PROBLEM STATEMENT => Print the lines that run from the line with "#fff; stroke-width: 10" to the line with "middle; stroke-width: 5;", keeping both end lines, exactly as they appear in the entries below, and nothing else.

GIVEN DATA =>

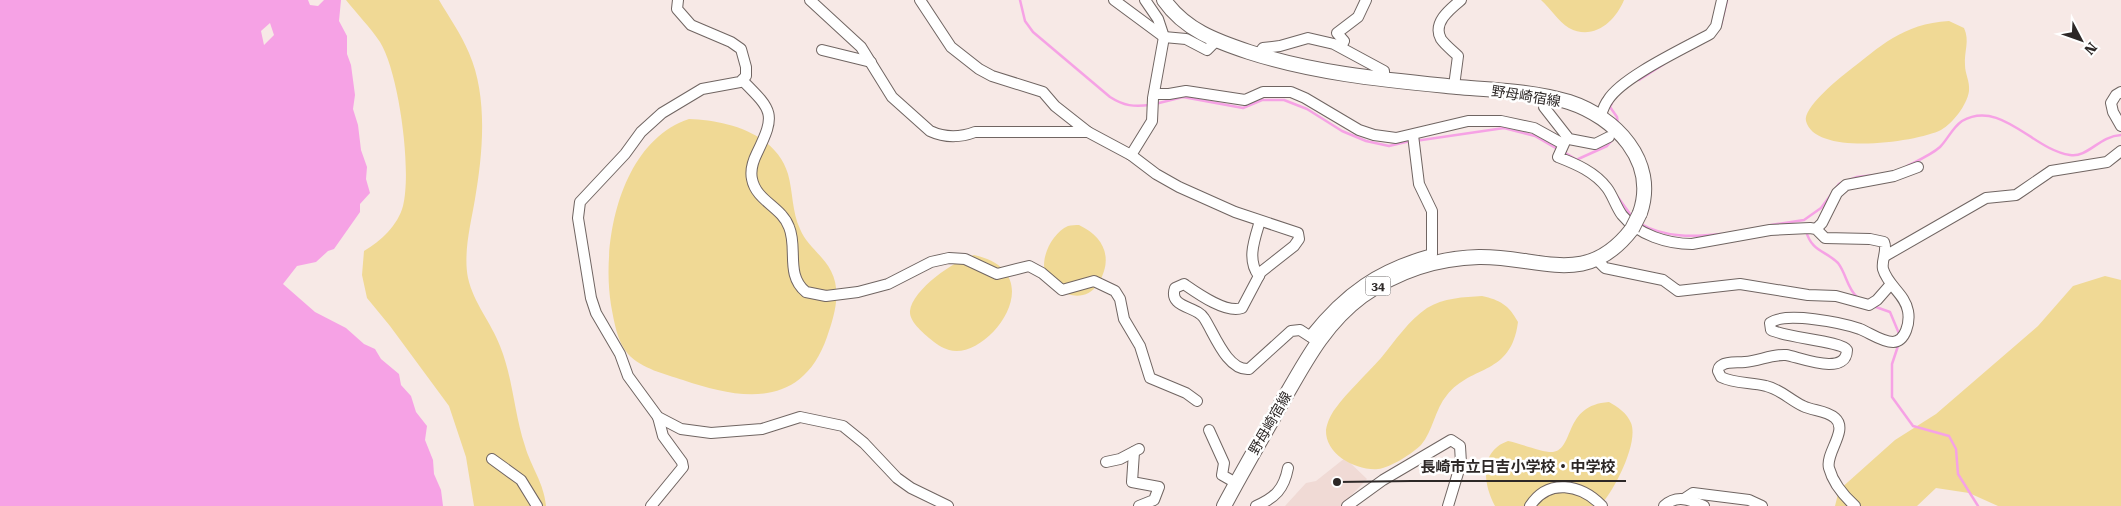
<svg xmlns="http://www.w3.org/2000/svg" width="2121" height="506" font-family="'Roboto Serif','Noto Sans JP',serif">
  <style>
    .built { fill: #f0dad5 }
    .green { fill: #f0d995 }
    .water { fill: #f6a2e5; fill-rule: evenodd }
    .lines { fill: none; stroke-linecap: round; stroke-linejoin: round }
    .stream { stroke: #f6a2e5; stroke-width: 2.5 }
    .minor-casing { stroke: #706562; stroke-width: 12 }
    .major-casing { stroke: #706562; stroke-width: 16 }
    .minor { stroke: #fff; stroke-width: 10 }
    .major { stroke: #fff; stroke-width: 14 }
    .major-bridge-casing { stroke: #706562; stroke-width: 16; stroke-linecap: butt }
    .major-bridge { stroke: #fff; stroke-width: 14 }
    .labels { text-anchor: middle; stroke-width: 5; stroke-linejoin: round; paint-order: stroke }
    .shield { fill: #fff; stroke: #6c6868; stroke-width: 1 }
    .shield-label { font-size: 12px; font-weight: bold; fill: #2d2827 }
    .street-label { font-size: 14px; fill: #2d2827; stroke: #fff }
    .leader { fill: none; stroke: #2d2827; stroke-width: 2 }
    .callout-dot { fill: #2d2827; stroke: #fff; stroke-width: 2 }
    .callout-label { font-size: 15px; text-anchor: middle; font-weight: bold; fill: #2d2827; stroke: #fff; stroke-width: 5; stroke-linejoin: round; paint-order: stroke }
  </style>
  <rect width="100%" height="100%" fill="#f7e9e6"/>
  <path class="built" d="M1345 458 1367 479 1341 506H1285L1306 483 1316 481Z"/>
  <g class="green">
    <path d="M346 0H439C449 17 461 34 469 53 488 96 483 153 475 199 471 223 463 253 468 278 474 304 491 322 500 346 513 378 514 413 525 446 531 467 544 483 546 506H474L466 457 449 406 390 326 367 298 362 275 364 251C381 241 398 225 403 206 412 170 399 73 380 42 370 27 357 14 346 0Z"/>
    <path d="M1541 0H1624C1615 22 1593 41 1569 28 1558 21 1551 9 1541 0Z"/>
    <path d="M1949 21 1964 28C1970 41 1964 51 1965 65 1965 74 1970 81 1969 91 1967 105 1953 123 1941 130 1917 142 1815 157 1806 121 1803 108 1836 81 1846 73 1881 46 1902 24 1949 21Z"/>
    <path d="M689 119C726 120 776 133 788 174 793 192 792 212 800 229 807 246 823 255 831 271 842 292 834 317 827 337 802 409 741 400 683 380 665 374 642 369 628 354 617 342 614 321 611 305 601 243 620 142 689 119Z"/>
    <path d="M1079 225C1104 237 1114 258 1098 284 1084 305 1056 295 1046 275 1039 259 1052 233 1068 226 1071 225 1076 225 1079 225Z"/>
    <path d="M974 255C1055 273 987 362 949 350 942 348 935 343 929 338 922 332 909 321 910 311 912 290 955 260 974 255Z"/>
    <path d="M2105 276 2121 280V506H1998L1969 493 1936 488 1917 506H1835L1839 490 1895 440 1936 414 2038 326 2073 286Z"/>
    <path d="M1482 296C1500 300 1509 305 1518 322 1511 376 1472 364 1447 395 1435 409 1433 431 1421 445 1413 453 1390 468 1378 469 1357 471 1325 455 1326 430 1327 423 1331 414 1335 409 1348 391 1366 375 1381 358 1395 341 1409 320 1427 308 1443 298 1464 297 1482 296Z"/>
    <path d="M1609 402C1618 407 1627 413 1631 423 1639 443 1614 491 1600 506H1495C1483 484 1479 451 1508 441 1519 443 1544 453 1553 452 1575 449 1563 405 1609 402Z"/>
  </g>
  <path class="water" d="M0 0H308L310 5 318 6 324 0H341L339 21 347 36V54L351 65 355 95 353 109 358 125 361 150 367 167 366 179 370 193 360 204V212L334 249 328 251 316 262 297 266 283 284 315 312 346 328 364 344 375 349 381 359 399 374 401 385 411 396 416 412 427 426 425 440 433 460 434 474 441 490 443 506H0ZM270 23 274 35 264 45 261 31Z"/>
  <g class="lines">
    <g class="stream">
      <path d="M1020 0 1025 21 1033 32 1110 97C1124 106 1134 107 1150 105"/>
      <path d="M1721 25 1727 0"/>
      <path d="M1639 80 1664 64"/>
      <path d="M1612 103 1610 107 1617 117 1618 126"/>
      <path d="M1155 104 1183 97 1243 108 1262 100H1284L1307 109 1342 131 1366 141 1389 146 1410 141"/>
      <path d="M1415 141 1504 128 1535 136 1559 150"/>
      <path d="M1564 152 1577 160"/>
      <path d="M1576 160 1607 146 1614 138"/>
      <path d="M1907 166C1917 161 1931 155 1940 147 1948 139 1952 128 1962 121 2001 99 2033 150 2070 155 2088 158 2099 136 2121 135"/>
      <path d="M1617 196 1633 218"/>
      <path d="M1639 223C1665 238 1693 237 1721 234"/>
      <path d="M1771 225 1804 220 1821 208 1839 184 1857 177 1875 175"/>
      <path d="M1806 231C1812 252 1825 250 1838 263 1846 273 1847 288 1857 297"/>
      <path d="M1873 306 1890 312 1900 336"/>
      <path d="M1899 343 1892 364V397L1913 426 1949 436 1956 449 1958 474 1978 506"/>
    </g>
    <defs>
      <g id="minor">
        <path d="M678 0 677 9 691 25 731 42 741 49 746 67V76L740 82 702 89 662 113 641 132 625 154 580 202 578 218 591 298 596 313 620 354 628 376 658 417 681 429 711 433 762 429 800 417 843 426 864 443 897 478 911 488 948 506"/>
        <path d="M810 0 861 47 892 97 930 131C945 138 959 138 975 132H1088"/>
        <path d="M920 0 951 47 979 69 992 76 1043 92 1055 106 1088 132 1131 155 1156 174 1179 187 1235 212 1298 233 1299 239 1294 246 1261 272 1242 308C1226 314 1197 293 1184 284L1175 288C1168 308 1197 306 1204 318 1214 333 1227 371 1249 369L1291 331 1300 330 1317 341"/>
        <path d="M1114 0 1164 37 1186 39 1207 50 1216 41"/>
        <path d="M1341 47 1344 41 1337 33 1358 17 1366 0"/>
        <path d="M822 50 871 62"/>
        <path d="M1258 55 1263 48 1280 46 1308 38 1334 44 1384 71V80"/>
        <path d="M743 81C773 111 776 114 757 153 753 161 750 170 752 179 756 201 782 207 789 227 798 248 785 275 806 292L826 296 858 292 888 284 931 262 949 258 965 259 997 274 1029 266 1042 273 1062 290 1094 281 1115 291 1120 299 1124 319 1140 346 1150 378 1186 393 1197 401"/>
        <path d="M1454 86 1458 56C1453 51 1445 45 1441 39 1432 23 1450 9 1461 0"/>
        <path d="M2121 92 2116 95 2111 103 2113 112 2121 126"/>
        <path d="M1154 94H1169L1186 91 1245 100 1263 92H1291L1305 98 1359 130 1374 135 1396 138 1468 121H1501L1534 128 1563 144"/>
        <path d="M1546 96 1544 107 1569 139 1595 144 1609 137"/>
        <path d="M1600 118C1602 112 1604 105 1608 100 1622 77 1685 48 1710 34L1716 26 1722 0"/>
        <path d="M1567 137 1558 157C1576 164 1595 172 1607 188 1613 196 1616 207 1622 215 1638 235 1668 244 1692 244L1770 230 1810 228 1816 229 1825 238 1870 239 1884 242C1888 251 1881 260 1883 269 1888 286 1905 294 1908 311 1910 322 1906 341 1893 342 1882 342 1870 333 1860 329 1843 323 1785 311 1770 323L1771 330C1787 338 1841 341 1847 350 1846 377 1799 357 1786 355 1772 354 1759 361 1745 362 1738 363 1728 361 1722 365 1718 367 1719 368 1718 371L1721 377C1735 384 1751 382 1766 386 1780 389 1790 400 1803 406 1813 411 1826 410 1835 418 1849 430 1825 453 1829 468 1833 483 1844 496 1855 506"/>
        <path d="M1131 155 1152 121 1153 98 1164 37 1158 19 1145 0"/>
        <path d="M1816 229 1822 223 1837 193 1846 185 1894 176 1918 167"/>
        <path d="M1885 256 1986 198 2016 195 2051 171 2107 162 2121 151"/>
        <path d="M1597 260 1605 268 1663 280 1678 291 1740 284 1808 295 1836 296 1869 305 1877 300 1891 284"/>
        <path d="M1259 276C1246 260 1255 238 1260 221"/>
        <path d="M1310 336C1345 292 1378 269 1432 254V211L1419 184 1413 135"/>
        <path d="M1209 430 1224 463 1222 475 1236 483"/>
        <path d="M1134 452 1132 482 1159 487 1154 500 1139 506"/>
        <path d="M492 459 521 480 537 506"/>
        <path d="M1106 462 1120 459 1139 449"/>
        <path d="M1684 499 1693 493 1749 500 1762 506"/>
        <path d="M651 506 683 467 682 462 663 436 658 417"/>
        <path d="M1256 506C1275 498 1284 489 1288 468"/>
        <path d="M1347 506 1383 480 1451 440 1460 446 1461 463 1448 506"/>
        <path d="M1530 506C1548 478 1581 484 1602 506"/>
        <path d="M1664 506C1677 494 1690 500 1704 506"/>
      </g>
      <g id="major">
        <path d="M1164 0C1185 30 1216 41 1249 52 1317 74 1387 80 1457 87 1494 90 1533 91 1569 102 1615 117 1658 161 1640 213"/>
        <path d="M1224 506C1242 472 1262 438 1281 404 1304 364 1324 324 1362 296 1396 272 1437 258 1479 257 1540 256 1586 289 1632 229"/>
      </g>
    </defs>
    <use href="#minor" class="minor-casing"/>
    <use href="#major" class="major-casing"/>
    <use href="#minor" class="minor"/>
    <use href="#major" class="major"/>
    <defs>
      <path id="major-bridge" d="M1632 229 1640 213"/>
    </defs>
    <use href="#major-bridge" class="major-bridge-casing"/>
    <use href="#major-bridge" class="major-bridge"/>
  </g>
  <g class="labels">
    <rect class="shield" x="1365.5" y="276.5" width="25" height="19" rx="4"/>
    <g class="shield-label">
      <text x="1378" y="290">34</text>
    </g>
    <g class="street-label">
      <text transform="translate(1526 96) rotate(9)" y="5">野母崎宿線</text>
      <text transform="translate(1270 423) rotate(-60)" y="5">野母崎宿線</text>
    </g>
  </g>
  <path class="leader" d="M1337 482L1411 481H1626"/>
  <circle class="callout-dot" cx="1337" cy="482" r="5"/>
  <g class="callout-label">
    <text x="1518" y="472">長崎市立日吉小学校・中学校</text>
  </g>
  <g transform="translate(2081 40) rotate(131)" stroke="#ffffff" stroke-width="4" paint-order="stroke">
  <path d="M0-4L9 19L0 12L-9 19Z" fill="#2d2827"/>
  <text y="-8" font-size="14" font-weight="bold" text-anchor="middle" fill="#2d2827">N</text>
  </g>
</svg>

==

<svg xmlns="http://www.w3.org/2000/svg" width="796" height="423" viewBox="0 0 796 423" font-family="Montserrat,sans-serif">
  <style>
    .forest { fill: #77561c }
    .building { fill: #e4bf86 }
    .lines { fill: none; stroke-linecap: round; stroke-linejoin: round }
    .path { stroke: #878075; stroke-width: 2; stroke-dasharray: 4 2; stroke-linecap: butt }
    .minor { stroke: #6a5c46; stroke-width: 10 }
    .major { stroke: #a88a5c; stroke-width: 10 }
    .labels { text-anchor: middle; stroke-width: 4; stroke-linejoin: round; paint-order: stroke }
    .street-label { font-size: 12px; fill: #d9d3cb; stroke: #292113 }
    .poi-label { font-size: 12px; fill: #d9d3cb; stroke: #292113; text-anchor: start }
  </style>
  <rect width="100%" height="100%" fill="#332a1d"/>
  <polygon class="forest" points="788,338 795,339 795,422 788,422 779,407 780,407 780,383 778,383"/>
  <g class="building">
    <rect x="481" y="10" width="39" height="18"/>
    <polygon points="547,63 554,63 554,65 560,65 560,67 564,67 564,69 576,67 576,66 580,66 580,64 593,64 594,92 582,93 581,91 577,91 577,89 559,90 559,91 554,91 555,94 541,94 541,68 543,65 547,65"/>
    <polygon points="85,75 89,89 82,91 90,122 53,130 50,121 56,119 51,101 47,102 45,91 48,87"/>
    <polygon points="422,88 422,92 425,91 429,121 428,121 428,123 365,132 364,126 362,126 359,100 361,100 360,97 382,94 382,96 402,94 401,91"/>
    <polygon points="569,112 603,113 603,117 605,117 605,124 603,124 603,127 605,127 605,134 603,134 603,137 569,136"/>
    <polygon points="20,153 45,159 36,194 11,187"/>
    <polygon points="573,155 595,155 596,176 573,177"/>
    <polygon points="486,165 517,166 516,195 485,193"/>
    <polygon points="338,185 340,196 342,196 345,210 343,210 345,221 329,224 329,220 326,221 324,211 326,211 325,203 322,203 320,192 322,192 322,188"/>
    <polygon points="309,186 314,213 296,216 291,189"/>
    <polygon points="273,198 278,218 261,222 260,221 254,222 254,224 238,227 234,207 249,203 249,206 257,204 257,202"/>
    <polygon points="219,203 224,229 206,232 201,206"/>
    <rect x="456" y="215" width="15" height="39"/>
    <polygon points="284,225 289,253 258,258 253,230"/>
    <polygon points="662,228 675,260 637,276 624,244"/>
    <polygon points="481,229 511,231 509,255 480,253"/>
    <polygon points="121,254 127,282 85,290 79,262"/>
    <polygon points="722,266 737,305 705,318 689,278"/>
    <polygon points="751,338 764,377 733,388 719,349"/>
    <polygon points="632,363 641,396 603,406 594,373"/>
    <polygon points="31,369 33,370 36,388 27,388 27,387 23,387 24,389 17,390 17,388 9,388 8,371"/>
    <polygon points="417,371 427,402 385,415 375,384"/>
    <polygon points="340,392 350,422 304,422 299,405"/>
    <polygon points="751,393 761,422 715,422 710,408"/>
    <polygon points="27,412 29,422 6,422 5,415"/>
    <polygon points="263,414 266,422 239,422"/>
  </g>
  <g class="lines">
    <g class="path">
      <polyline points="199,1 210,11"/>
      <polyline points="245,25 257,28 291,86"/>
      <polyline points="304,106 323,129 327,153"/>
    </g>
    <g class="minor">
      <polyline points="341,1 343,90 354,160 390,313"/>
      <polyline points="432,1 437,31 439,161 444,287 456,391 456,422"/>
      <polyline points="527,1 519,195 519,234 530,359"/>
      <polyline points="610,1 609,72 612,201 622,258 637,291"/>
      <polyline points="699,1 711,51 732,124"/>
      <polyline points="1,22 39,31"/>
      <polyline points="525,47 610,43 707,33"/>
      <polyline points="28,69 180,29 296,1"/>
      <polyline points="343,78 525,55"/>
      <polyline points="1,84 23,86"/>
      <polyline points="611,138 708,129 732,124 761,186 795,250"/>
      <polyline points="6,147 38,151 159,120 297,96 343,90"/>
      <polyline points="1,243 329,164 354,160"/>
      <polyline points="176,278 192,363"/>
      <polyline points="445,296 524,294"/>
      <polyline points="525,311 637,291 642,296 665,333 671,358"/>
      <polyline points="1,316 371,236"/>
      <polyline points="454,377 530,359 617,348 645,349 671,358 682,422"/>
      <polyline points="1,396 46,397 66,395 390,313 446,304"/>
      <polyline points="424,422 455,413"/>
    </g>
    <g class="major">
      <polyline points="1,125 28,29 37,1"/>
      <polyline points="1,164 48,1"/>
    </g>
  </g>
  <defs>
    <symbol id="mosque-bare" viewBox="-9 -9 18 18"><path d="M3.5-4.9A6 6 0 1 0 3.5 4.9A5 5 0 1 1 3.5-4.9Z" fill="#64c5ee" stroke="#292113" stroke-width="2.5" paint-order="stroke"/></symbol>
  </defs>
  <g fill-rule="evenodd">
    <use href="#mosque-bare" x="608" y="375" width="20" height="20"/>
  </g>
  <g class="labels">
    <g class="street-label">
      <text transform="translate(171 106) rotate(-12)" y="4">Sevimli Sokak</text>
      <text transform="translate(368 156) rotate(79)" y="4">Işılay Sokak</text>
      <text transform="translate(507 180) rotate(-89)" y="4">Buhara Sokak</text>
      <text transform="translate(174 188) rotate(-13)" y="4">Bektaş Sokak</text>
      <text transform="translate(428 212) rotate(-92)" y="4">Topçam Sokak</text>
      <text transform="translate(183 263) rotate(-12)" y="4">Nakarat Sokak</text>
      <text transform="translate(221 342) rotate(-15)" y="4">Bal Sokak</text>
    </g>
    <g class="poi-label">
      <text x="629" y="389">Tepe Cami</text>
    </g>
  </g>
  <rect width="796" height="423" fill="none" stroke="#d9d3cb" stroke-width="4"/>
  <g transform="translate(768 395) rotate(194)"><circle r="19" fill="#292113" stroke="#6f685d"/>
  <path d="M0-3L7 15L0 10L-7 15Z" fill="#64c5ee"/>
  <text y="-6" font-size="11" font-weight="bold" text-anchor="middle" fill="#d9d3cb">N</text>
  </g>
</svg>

...

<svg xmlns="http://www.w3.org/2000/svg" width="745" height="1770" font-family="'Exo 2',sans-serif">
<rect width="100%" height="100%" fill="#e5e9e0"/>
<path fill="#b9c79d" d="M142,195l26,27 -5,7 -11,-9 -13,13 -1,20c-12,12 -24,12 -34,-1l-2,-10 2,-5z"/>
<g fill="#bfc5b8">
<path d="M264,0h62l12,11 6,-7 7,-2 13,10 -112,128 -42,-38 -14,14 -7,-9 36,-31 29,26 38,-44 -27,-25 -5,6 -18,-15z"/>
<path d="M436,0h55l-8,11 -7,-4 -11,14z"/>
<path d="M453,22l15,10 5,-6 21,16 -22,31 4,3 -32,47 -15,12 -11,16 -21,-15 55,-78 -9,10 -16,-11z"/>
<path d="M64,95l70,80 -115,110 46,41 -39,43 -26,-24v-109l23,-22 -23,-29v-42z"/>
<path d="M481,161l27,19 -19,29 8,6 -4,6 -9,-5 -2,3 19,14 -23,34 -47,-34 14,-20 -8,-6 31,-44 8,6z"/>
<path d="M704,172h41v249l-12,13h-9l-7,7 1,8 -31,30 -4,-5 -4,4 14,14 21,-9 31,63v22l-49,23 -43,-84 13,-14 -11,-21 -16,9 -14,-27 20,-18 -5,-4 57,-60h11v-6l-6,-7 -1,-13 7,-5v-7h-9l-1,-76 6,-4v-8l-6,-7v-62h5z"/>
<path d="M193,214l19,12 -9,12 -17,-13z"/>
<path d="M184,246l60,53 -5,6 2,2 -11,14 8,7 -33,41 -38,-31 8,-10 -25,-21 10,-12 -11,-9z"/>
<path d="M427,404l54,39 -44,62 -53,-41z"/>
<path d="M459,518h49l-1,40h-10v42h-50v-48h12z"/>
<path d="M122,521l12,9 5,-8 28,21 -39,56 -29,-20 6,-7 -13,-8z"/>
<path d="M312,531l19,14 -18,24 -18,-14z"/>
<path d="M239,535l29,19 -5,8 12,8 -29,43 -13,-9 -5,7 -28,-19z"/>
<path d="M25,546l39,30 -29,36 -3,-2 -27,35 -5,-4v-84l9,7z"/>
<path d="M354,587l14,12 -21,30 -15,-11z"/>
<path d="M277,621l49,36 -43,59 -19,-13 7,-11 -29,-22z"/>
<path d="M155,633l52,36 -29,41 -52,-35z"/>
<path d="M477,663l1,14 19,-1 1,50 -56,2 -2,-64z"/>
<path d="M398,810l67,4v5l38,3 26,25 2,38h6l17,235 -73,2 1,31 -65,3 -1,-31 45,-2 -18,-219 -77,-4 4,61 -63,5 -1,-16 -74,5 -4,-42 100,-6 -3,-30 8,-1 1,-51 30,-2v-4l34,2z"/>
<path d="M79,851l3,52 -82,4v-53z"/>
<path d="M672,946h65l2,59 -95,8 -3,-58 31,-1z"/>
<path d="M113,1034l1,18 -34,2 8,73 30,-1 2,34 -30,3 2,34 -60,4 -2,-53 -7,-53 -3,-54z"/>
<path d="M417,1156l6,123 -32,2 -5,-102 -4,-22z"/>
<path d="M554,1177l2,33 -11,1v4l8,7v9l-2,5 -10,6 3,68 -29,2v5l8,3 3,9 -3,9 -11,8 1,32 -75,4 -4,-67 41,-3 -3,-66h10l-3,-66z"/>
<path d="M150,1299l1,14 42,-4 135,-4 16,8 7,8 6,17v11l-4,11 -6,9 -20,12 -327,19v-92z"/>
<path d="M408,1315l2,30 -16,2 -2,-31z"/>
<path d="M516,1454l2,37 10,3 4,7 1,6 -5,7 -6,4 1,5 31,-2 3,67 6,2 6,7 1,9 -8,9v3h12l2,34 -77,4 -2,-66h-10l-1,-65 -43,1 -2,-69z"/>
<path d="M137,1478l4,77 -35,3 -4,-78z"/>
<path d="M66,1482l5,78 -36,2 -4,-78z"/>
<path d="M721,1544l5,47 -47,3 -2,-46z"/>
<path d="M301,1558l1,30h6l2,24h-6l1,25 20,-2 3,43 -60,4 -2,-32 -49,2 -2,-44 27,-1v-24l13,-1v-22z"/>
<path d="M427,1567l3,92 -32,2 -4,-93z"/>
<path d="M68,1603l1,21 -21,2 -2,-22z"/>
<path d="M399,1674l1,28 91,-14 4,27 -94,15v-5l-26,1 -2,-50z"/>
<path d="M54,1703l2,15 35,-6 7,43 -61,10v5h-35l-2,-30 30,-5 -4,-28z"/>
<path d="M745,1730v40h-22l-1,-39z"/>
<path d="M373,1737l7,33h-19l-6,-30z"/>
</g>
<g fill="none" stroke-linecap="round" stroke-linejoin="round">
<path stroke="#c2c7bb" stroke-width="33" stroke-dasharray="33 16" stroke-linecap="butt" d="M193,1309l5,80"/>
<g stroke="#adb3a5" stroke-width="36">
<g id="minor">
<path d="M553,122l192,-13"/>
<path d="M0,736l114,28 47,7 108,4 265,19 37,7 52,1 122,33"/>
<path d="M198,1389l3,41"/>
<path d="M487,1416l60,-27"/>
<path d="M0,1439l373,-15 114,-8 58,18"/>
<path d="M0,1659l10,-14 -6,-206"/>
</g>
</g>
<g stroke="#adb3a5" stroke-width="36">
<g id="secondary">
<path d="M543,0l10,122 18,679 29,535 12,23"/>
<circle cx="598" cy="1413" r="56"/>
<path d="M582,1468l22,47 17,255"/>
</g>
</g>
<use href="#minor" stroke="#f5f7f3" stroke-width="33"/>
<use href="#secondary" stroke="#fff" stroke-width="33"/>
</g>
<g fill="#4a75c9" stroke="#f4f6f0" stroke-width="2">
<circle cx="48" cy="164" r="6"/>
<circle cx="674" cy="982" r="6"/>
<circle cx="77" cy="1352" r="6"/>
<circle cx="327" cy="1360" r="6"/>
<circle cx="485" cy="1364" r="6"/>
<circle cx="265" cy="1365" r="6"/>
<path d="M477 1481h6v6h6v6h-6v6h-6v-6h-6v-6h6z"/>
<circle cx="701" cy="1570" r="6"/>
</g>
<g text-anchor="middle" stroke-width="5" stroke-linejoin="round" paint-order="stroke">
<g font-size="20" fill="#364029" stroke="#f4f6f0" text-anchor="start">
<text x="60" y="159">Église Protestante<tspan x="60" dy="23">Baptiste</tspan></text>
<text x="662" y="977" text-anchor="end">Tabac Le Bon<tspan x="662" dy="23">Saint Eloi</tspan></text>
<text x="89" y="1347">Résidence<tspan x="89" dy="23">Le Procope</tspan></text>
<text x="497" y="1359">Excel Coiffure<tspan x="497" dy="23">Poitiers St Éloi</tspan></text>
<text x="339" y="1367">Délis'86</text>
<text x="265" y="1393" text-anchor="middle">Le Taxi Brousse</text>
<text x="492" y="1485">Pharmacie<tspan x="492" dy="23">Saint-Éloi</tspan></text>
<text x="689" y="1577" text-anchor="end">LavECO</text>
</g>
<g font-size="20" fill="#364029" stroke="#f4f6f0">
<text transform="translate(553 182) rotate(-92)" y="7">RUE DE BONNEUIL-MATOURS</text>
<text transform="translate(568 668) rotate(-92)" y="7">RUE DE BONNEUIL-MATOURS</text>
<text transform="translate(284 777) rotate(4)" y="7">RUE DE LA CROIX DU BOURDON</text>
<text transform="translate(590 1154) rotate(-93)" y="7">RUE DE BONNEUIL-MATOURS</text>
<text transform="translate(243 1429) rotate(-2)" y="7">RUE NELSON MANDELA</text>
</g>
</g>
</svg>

PROBLEM SOLUTION =>
    .minor { stroke: #fff; stroke-width: 10 }
    .major { stroke: #fff; stroke-width: 14 }
    .major-bridge-casing { stroke: #706562; stroke-width: 16; stroke-linecap: butt }
    .major-bridge { stroke: #fff; stroke-width: 14 }
    .labels { text-anchor: middle; stroke-width: 5; stroke-linejoin: round; paint-order: stroke }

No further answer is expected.